Chris Schaumann, Nokia, VP of Digital Marketing & CRM
All Media will be Digital. On any given day, you’re shown 5,000 ads. Global device sales have a huge increase and has been year-on-year since 2009. Now, you have to think about a “digital first” campaign which has taken too long to happen. Now we’re at the stage of mobile-first. Rich mobile ads are now becoming popular and is great for mobile-first marketing. Microsoft was the first large brand who took a mobile-first design, with Nokia following shortly after.
There are huge video ad opportunities. TV has 25% ad-time, but Internet has 1.5% which is great still, as it’s a good way to get a PPC campaign in order to provide lower cost but higher converting ads in rich media. This is also changing the way video ads are delivered to the consumer and growth over 2 years on video ads has doubled year-on-year.
The way people consume media has evolved and interesting thing is that social networks provide news to you rather than you looking for it. Nokia actually received the most retweets by a brand (40k+) due to a tongue-in-cheek tweet to Apple:
Our challenge is that the way we ingest data is ever-changing and makes it harder not just for marketers but for society in general. TThe winners of the 21st century aren’t going to be people who read and write but instead who learn. So how does a company get more into digital? Nokia created a program to help their team focus, and use data which is now the “new oil”. Create a KPI framework and use data to back it up and be able to use it to your advantage in your next campaign.
More info can be found on Chris’ blog.
Digital Communications Manager
Richard is now leading the Digital Communications team for the premium Italian footwear brand Geox, where he is overseeing the brand’s integrated digital strategy. GEOX is known for its invention of the “shoe that breathes”, and has created a cult-like following in more than 100 countries with its blend of breathable technologies and stylish Italian design. Geox‘s mission is to diffuse technological innovation, enhancing people’s daily wellbeing through products with premium comfort, breathability and impermeability. Since starting their collaboration with Norwegian creative agency SMFB in 2012, together they have won Gold at the Cannes Lions festival for their campaign “Amphibiox Urban Waterproof Shoes”. Their follow up 2013 waterproof shoe collection launch “7 Days of Rain” also recently picked up Grand Prix at Euro Best, while the “Geox – Scream Challenge” sponsorship activation viral surpassed 1,000,000 organic unpaid views within only a few weeks of its launch.
Account Director / Partner
Kristian Kristiansen (KK) is an enthusiastic individual with a strong understanding of the brand marketing & sales process. Experienced in the hands-on deployment of related strategies and well skilled in project and team management.

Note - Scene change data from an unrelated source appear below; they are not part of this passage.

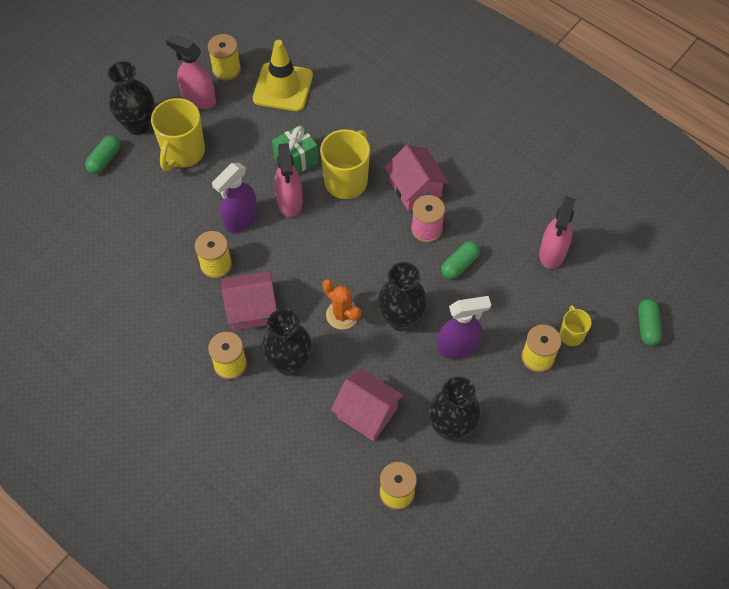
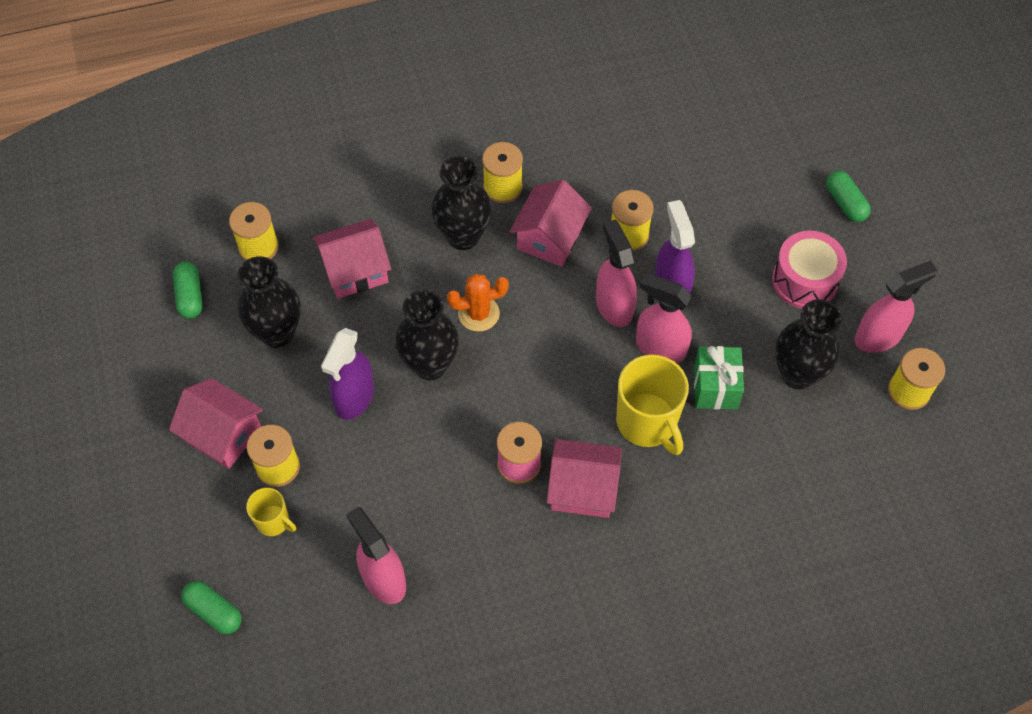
camera: 125 degrees right, 0 degrees up
black vase [108,61,154,135] -> black vase moved to [775,299,842,389]
yellow mug [151,98,205,171] -> pink drum [772,231,847,309]
yellow traffic cone [253,40,313,111] -> none
green capsule [441,241,480,279] -> green capsule moved to [173,261,202,319]
none -> pink house [169,378,263,469]
none -> pink spray bottle [596,220,637,327]

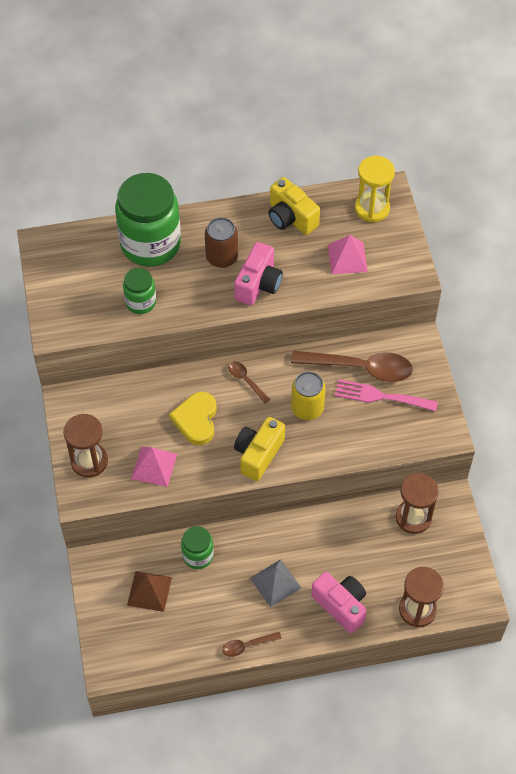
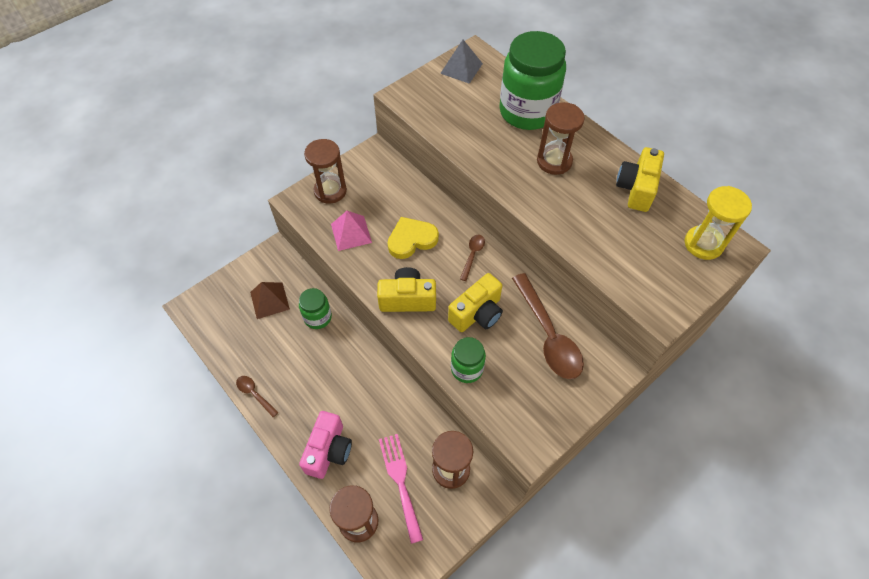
camera: 60 degrees right, 0 degrees up
green jar [123,268,156,314] -> green jar moved to [451,337,486,383]
brown can [205,217,238,268] -> brown hourglass [537,102,585,175]
pink camera [234,242,283,305] -> none
grey pyramid [250,559,301,608] -> grey pyramid moved to [440,40,483,84]
yellow can [291,372,326,420] -> yellow camera [448,273,503,332]
pink pyramid [328,235,368,274] -> none
pink fork [335,379,438,411] -> pink fork moved to [379,434,423,544]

KK is always looking to further develop his marketing, communication & managerial skills, and gain deeper understanding of the full sales, consumer and marketing process. KK seeks to working with companies and brands that challenge him on a day-to-day basis and push him to the limit of his knowledge and expertise.

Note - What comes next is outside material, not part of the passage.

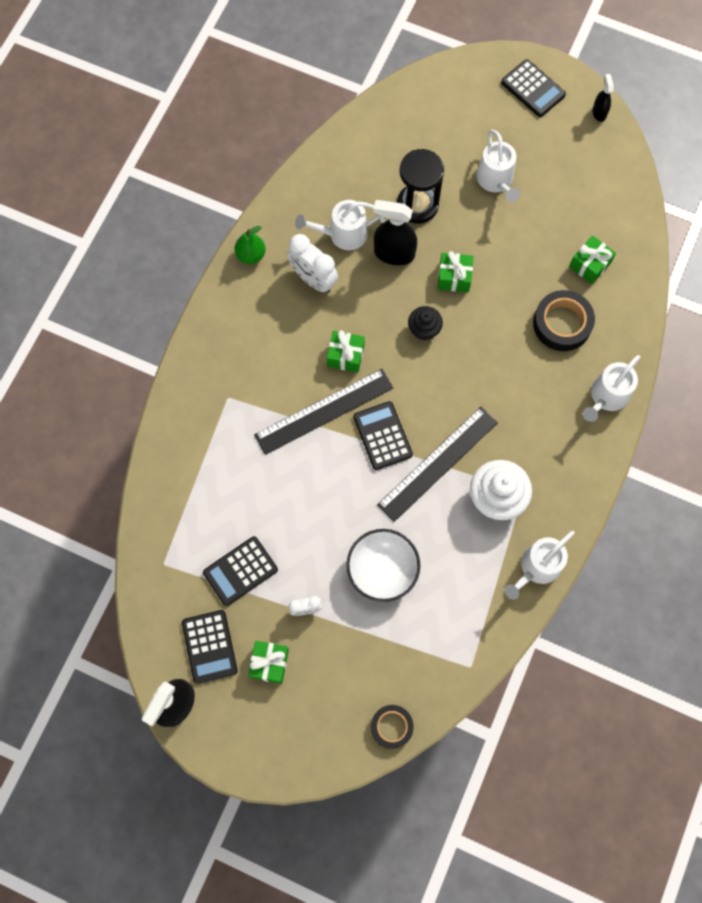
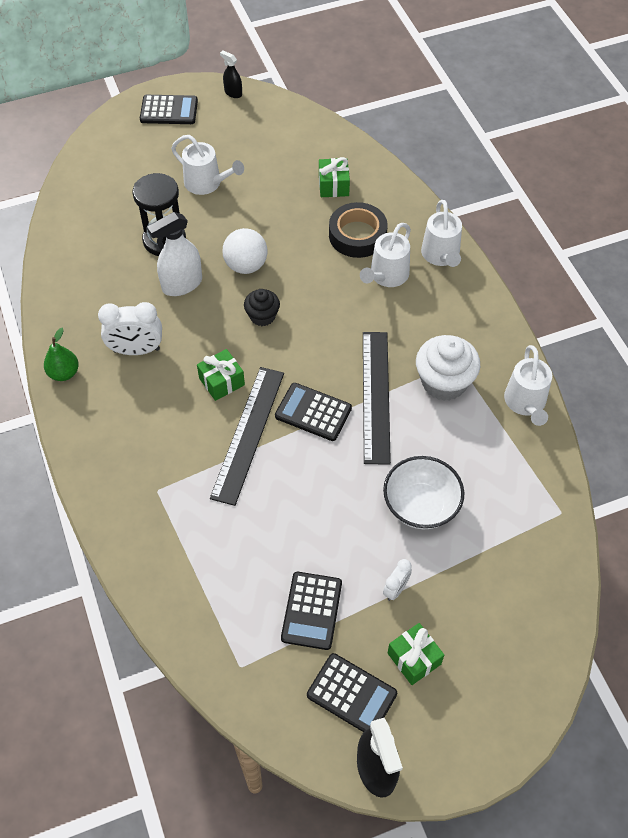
camera: 45 degrees left, 15 degrees down
white watering can [295,200,380,250] -> white watering can moved to [360,223,411,287]
black tape [371,705,414,749] -> none
black spray bottle [373,200,417,265] -> white spray bottle [147,212,202,296]
green gift [438,251,473,292] -> white ball [222,228,268,274]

GEOX is based in Treviso, Italy. Mario Polegato, the founder of GEOX, decided to poke holes into his shoes to make his feet cooler. He found a membrane that make a “breathable” shoe. He was turned down by many companies so decided to make his own. It’s now a 1 Billion EUR per year company.

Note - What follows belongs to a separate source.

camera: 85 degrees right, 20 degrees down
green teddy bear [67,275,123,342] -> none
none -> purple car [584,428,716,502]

For the past 2 years, digital has been at the forefront of GEOX along with research into new shoe technology. They created a new product with an improved membrane for a waterproof shoe but still needed a Winter technology to increase “off season” sales.
To execute this properly, there needed to be proof that was easy to understand and easy to experience. Here, the best thing to do was to take these shoes to the wettest place on Earth. Cherrapunjee in India was the destination at the Indian/Bangladesh border. Why not watch the video about the experience :)
GEOX then made a completely interactive microsite to experience all the collection and go into detail for the really technical (and emotional) store. They then decided to make the idea more technical and comedic, such as this “7 Days of Rain” campaign.